A newly-striped bike lane has appeared on Chapel Street for cyclists to use as they seek to dodge downtown car traffic — and, a few blocks to the west in the Dwight neighborhood … could it be? … the long-delayed Edgewood Cycletrack has finally begun construction (!).
The new downtown bike lane is on the north side of Chapel Street, heading west from Temple Street to College Street.
This reporter took an inaugural ride of the newly-striped, unprotected bike lane with Downtown Alder Eli Sabin.
“I bike around downtown a lot,” said the current Ward 1, aspiring Ward 7 alder.
“We’ve had dozens of pedestrians and cyclists killed in the city” in recent years, Sabin said. “We need to make sure we do everything we can to make getting around the city as safe as possible. Biking is an affordable and active way to get around the city.”
This lane is a small thing, he said. But it’s a step — or a wheel, or a pedal — in the right direction.
City Transportation, Traffic & Parking (TTP) Director Doug Hausladen said that the new Chapel Street bike lane was approved at a recent city Traffic Authority meeting and was laid out and installed by his department last week.
Up next, he said, is an already-approved contraflow bike lane on Wall Street between College and Orange. He said his department is also working with the city engineering and public works departments and with the city’s Resource Allocation Committee to extend the current, protected Crescent Street cycletrack to Southern Connecticut State University.

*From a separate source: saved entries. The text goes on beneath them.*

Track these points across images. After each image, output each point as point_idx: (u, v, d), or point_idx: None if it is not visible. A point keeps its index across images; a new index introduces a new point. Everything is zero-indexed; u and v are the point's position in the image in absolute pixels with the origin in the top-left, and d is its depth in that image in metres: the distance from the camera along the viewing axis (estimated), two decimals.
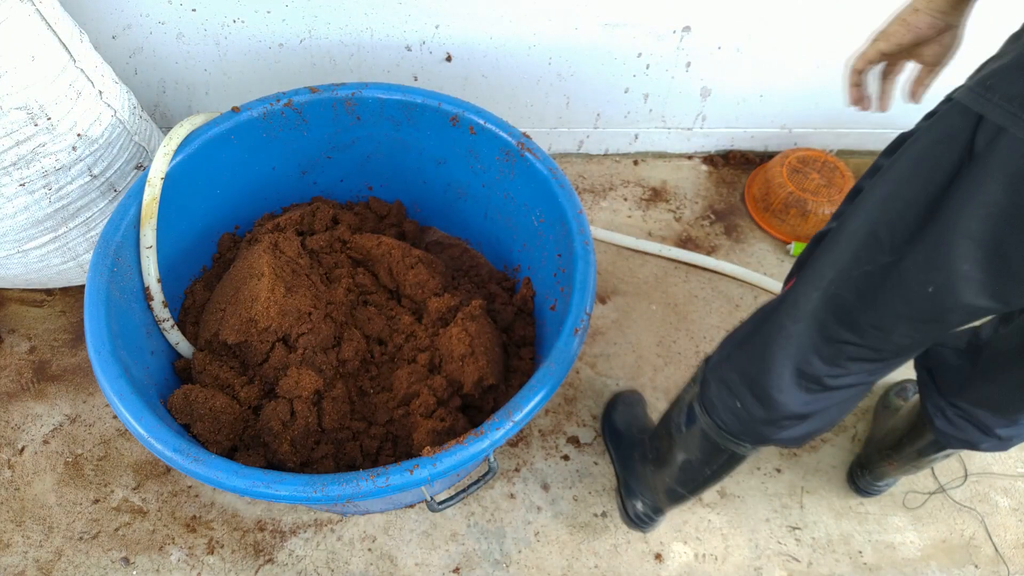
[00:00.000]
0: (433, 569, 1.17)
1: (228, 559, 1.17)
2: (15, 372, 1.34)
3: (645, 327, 1.45)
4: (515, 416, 0.88)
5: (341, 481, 0.82)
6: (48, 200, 1.14)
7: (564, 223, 1.09)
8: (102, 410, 1.30)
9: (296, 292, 1.11)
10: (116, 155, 1.19)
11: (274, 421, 1.01)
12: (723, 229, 1.62)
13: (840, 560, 1.21)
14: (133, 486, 1.23)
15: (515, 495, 1.25)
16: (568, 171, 1.69)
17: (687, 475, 0.99)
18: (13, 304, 1.42)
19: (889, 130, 1.69)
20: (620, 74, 1.50)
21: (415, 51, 1.41)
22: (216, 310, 1.11)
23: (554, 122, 1.62)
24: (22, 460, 1.25)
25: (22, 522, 1.19)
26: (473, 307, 1.14)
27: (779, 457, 1.31)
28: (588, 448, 1.30)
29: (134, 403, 0.88)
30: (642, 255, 1.56)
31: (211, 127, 1.14)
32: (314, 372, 1.06)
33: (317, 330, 1.10)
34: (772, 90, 1.57)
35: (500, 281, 1.31)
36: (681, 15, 1.38)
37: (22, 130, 1.05)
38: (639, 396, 1.32)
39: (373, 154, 1.32)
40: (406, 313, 1.19)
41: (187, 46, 1.36)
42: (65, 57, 1.07)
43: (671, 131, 1.67)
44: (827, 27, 1.42)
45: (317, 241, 1.23)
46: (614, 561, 1.19)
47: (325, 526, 1.20)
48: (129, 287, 1.03)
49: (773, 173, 1.58)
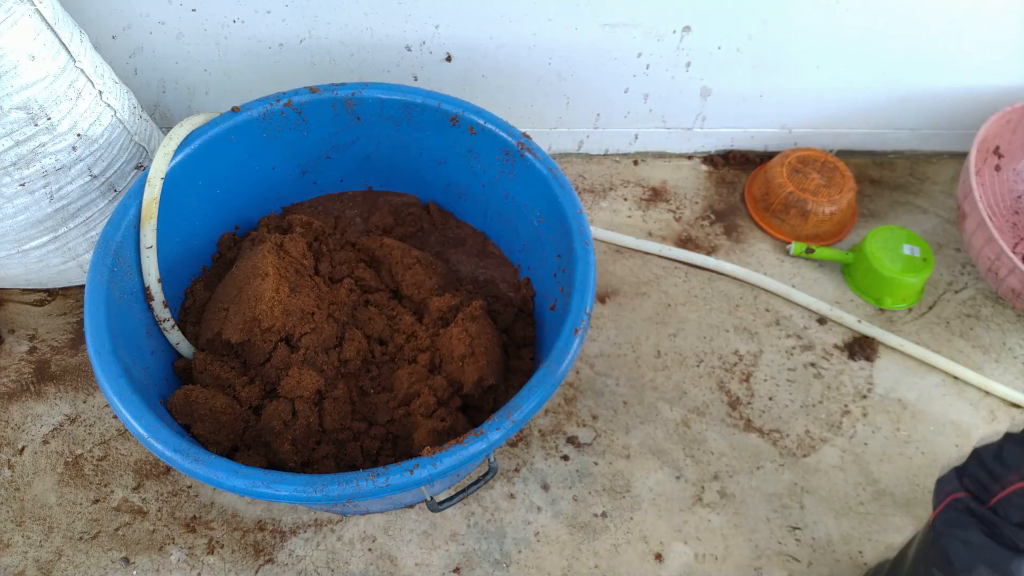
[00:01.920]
0: (433, 569, 1.17)
1: (228, 559, 1.17)
2: (15, 372, 1.34)
3: (645, 327, 1.45)
4: (515, 416, 0.88)
5: (341, 481, 0.82)
6: (48, 200, 1.14)
7: (564, 223, 1.09)
8: (102, 410, 1.30)
9: (300, 292, 1.11)
10: (116, 155, 1.19)
11: (275, 421, 1.01)
12: (723, 229, 1.62)
13: (840, 560, 1.21)
14: (133, 486, 1.23)
15: (515, 495, 1.25)
16: (568, 171, 1.69)
17: None
18: (13, 304, 1.42)
19: (888, 130, 1.69)
20: (620, 74, 1.51)
21: (415, 51, 1.41)
22: (218, 309, 1.11)
23: (554, 122, 1.62)
24: (22, 460, 1.25)
25: (22, 522, 1.19)
26: (473, 307, 1.14)
27: (779, 457, 1.31)
28: (588, 448, 1.30)
29: (134, 403, 0.88)
30: (642, 255, 1.56)
31: (211, 127, 1.14)
32: (316, 372, 1.06)
33: (320, 330, 1.10)
34: (772, 90, 1.57)
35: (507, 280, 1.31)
36: (681, 15, 1.38)
37: (22, 130, 1.05)
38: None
39: (373, 154, 1.32)
40: (407, 313, 1.19)
41: (187, 46, 1.36)
42: (65, 57, 1.07)
43: (671, 131, 1.67)
44: (827, 27, 1.42)
45: (327, 243, 1.24)
46: (614, 561, 1.19)
47: (325, 526, 1.20)
48: (129, 287, 1.03)
49: (773, 173, 1.58)
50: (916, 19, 1.41)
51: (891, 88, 1.58)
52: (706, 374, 1.40)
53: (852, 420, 1.36)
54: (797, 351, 1.44)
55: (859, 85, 1.56)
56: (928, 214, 1.68)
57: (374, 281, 1.23)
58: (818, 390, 1.40)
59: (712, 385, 1.39)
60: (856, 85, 1.56)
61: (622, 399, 1.36)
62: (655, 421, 1.34)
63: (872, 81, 1.55)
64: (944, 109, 1.64)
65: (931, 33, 1.44)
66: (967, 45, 1.48)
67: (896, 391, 1.40)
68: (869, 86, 1.57)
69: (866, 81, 1.55)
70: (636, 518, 1.24)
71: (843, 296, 1.53)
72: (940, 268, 1.58)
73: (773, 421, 1.35)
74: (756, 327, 1.47)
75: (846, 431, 1.35)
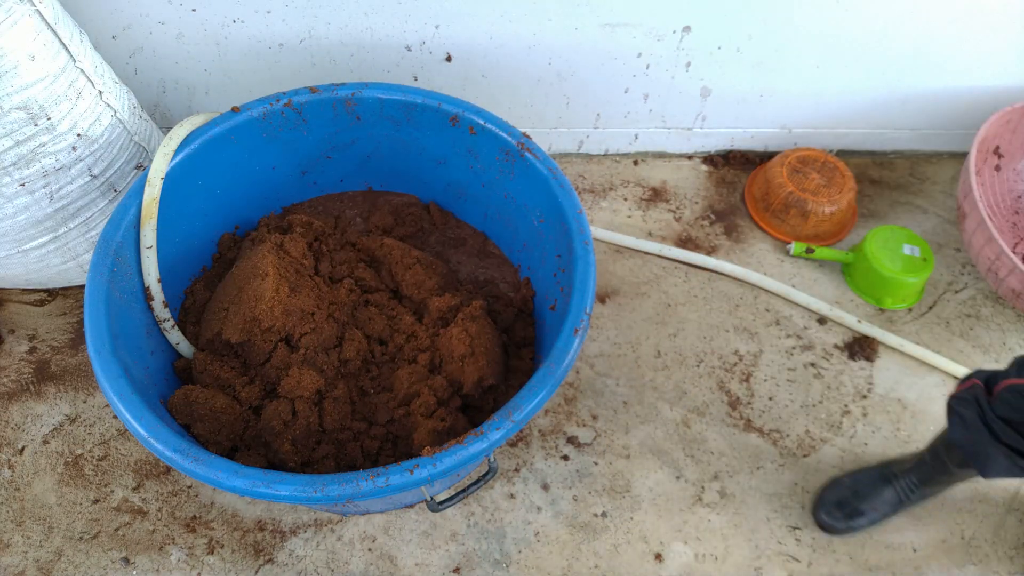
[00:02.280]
0: (433, 569, 1.17)
1: (228, 559, 1.17)
2: (15, 372, 1.34)
3: (645, 327, 1.45)
4: (515, 416, 0.88)
5: (341, 481, 0.82)
6: (48, 200, 1.14)
7: (564, 223, 1.09)
8: (102, 410, 1.30)
9: (300, 292, 1.11)
10: (116, 155, 1.19)
11: (276, 421, 1.01)
12: (723, 229, 1.62)
13: (840, 560, 1.21)
14: (133, 486, 1.23)
15: (515, 495, 1.25)
16: (568, 171, 1.69)
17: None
18: (13, 304, 1.42)
19: (888, 130, 1.69)
20: (620, 74, 1.50)
21: (415, 51, 1.41)
22: (219, 309, 1.11)
23: (554, 122, 1.62)
24: (22, 460, 1.25)
25: (22, 522, 1.19)
26: (474, 307, 1.14)
27: (779, 457, 1.31)
28: (588, 448, 1.30)
29: (134, 403, 0.88)
30: (642, 255, 1.56)
31: (211, 127, 1.14)
32: (316, 372, 1.06)
33: (320, 330, 1.10)
34: (772, 90, 1.57)
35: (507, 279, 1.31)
36: (681, 15, 1.38)
37: (22, 130, 1.05)
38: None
39: (373, 154, 1.32)
40: (407, 313, 1.19)
41: (187, 46, 1.36)
42: (65, 57, 1.07)
43: (671, 131, 1.67)
44: (827, 27, 1.42)
45: (327, 243, 1.24)
46: (614, 561, 1.19)
47: (325, 526, 1.20)
48: (129, 287, 1.03)
49: (773, 173, 1.58)
50: (916, 19, 1.41)
51: (891, 88, 1.57)
52: (706, 374, 1.40)
53: (852, 420, 1.36)
54: (797, 351, 1.44)
55: (859, 85, 1.56)
56: (928, 214, 1.68)
57: (374, 281, 1.23)
58: (818, 390, 1.40)
59: (712, 385, 1.39)
60: (856, 85, 1.56)
61: (622, 399, 1.36)
62: (655, 421, 1.34)
63: (872, 81, 1.55)
64: (944, 109, 1.64)
65: (931, 33, 1.44)
66: (967, 45, 1.48)
67: (896, 391, 1.40)
68: (869, 86, 1.57)
69: (866, 81, 1.55)
70: (636, 518, 1.24)
71: (843, 296, 1.53)
72: (940, 268, 1.58)
73: (773, 421, 1.35)
74: (756, 327, 1.47)
75: (846, 431, 1.35)
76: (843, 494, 1.22)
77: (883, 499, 1.20)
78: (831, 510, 1.21)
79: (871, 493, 1.20)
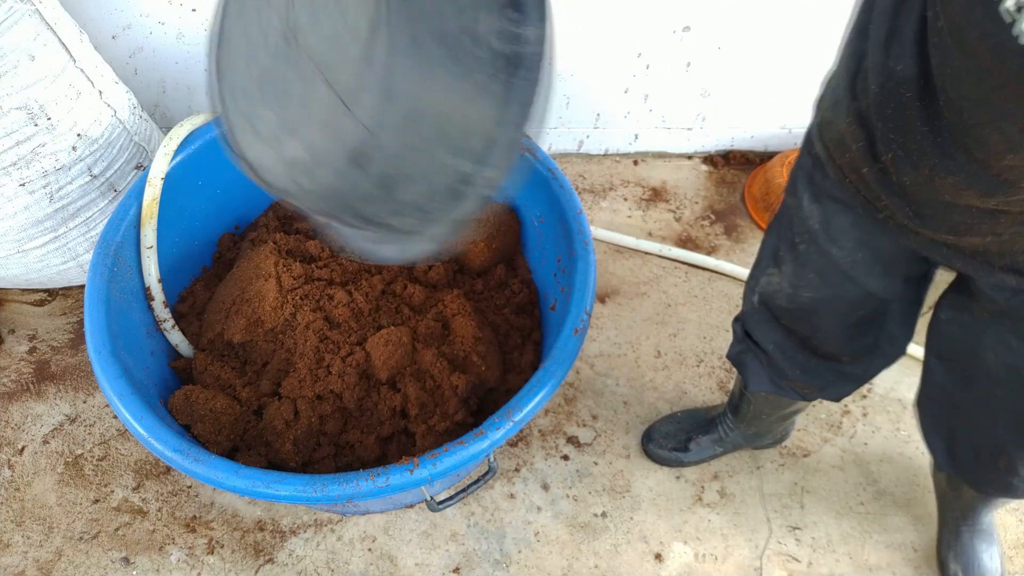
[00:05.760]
0: (433, 569, 1.17)
1: (228, 559, 1.17)
2: (15, 372, 1.34)
3: (645, 327, 1.45)
4: (515, 416, 0.88)
5: (341, 481, 0.82)
6: (48, 200, 1.14)
7: (564, 223, 1.09)
8: (102, 410, 1.30)
9: (301, 292, 1.10)
10: (116, 155, 1.19)
11: (278, 421, 1.01)
12: (723, 229, 1.62)
13: (840, 560, 1.21)
14: (133, 486, 1.23)
15: (515, 495, 1.25)
16: (568, 171, 1.69)
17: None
18: (13, 304, 1.42)
19: None
20: (620, 74, 1.50)
21: None
22: (220, 310, 1.11)
23: (554, 122, 1.62)
24: (22, 460, 1.25)
25: (22, 522, 1.19)
26: (474, 308, 1.14)
27: (779, 457, 1.31)
28: (588, 448, 1.30)
29: (134, 403, 0.88)
30: (642, 255, 1.56)
31: (211, 127, 1.14)
32: (317, 372, 1.06)
33: (320, 330, 1.10)
34: (772, 90, 1.57)
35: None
36: (681, 15, 1.38)
37: (22, 130, 1.05)
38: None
39: None
40: (408, 313, 1.19)
41: (187, 46, 1.36)
42: (65, 57, 1.07)
43: (671, 131, 1.67)
44: (827, 27, 1.42)
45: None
46: (614, 561, 1.19)
47: (325, 526, 1.20)
48: (129, 287, 1.03)
49: (773, 173, 1.58)
50: None
51: None
52: (706, 374, 1.40)
53: (852, 420, 1.36)
54: None
55: None
56: None
57: (376, 281, 1.23)
58: None
59: (712, 385, 1.39)
60: None
61: (622, 399, 1.36)
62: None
63: None
64: None
65: None
66: None
67: (896, 391, 1.40)
68: None
69: None
70: (636, 518, 1.24)
71: None
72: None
73: None
74: None
75: (846, 431, 1.35)
76: (672, 428, 1.29)
77: (709, 437, 1.26)
78: (659, 440, 1.28)
79: (697, 430, 1.27)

Sabin added that he’s also working with Dixwell Alder Jeanette Morrison on a new bike lane on York Street that would stretch across both of their wards.
Edgewood Cycletrack Breaks Ground
Meanwhile, a half-mile to the west, construction has begun on the long-delayed, and highly-anticipated, Edgewood Avenue cycletrack.
That’s the planned new 2.1‑mile protected bicycle path that will stretch from Forest Road in Westville to Park Street in Dwight.
City staff have been promoting the cycletrack since March 2016, when they first presented the idea at a Westville neighborhood meeting. After several more community meetings, the city earned City Plan Commission approval for the project in June 2017. That was followed by a final sign off from the city’s traffic commissioners in August 2017. The project then hit delay after delay, largely related to what city officials described as planning out and finding contractors for complicated signal work.
Nearly four years later, city-hired contractor Lior Excavating is now busy at work digging up the sidewalk at the northeast corner of Edgewood Avenue and Dwight Street.
Lior contstruction workers Dajohn Stevenson and John Ramirez (pictured) said they’re installing all new sidewalks, a new granite curbs, two new ADA-accessible ramps, and new cross signals.
The project itself will stretch across 11 different intersections on the west side of town, and will see the addition of new sidewalks, reconfigured intersections, and new bicycle-only traffic signals.
This will be more than just a protected two-way track for bicycles, City Engineer Giovanni Zinn said. “It’s pedestrian improvements, signal improvements, new walk signals, changing the geometry on a weird intersection.”
He said that the cycletrack will be built from east to west.